HOW TO MEDITATE
Meditation is an essential, amazing tool to promote deep-reaching, long-lasting positive changes and benefits into your life.
A question that I am continuously asked is: “HOW TO MEDITATE?“
Meditation is an essential, amazing tool to promote deep-reaching, long-lasting positive changes and benefits into your life.
lowers stress levels,
helps managing anxiety and fears,
reduces pain and discomfort,
improves commitment, compassion, awareness,
increases our focus and concentration skills,
grows our ability to connect and feel oneness
stops self-limiting behaviors
just to name some of the gifts we can expect.
How do you learn to meditate? It all starts with controlling your breath and developing self-awareness through mindful practice.
Meditation is great at creating space in your life. Mental and spiritual space, where you can have time to make better choices for yourselves, your family, your job or business, your local and broader community.
In this short primer, I will explore some of the practices you can start practicing with. Each of these practices is an integral part of the MMQG Syllabus.
The first exercise to try is as simple as focusing on your breath. Nothing more, nothing less. Let’s see the details:
Dedicate 5 to 10 minutes to meditation. Dedicate some minutes exclusively for you and this exercise. Turn off notifications, get in airplane mode, and find a calm, quiet spot where you can be alone and undisturbed for 5 to 10 minutes.

§ **Material supplied**
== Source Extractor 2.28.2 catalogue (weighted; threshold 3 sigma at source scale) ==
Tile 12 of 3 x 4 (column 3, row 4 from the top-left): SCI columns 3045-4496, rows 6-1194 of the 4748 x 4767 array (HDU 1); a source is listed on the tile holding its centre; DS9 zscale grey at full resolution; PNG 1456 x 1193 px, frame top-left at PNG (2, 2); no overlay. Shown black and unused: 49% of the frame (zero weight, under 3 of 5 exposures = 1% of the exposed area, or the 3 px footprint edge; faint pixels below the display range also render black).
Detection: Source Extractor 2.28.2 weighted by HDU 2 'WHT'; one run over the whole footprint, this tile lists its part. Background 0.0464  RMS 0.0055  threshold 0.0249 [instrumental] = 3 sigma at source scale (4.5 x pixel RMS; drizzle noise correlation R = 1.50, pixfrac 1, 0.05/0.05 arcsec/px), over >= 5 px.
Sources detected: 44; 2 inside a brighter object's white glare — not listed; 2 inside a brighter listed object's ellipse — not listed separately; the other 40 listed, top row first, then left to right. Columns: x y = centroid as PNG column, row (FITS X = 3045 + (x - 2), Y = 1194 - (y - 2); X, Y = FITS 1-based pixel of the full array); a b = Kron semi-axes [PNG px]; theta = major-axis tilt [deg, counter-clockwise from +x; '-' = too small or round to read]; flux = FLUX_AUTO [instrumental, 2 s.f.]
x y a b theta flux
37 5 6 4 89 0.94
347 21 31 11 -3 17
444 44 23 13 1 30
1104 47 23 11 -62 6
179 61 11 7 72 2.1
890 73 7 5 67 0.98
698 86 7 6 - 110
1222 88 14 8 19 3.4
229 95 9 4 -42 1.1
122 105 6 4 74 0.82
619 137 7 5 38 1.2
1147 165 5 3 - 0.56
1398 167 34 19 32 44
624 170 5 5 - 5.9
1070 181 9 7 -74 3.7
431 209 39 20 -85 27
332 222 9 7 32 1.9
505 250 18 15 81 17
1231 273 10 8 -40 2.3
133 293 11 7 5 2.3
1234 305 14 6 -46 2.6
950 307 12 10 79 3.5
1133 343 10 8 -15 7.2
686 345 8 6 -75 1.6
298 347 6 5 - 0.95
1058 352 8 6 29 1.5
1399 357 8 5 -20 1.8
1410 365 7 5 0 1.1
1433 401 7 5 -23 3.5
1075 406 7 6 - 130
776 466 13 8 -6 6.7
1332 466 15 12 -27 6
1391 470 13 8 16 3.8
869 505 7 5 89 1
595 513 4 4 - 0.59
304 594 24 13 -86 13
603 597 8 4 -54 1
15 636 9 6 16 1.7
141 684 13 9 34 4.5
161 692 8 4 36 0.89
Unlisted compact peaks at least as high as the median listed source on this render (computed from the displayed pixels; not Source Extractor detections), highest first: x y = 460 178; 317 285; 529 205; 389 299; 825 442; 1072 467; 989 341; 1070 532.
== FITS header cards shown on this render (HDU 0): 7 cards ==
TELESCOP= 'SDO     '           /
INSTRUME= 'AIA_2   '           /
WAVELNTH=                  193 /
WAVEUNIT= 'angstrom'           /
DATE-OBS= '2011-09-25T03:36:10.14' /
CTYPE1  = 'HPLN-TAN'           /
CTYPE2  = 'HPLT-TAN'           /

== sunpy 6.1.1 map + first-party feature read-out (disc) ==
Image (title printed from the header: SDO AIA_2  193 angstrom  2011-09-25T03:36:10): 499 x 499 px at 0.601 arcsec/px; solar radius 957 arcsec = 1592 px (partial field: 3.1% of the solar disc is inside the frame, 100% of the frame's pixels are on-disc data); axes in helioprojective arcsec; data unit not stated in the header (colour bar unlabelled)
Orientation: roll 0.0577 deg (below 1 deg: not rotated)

§ **Tasks**
1. Answer these questions from the meditation text:
(a) According to the text, what does learning to meditate start with?
(b) Which syllabus are the practices in the primer part of?
(c) How many minutes should be dedicated to the first exercise?
2. Retype the stretch of the meditation text from "The first exercise" through "to 10 minutes.".
3. Rewrite the paragraph of the meditation text beginning "Dedicate 5 to 10 minutes" as a short list, keeping its main facts.
The data are separate material, unrelated to the meditation text.

§ **Correct answers**
1.
(a) Controlling your breath and developing self-awareness through mindful practice.
(b) The MMQG Syllabus.
(c) 5 to 10 minutes.

2.
The first exercise to try is as simple as focusing on your breath. Nothing more, nothing less. Let’s see the details:
Dedicate 5 to 10 minutes to meditation. Dedicate some minutes exclusively for you and this exercise. Turn off notifications, get in airplane mode, and find a calm, quiet spot where you can be alone and undisturbed for 5 to 10 minutes.

3.
- Set aside 5 to 10 minutes exclusively for yourself and this exercise.
- Turn off notifications and switch to airplane mode.
- Find a calm, quiet spot where you can be alone and undisturbed.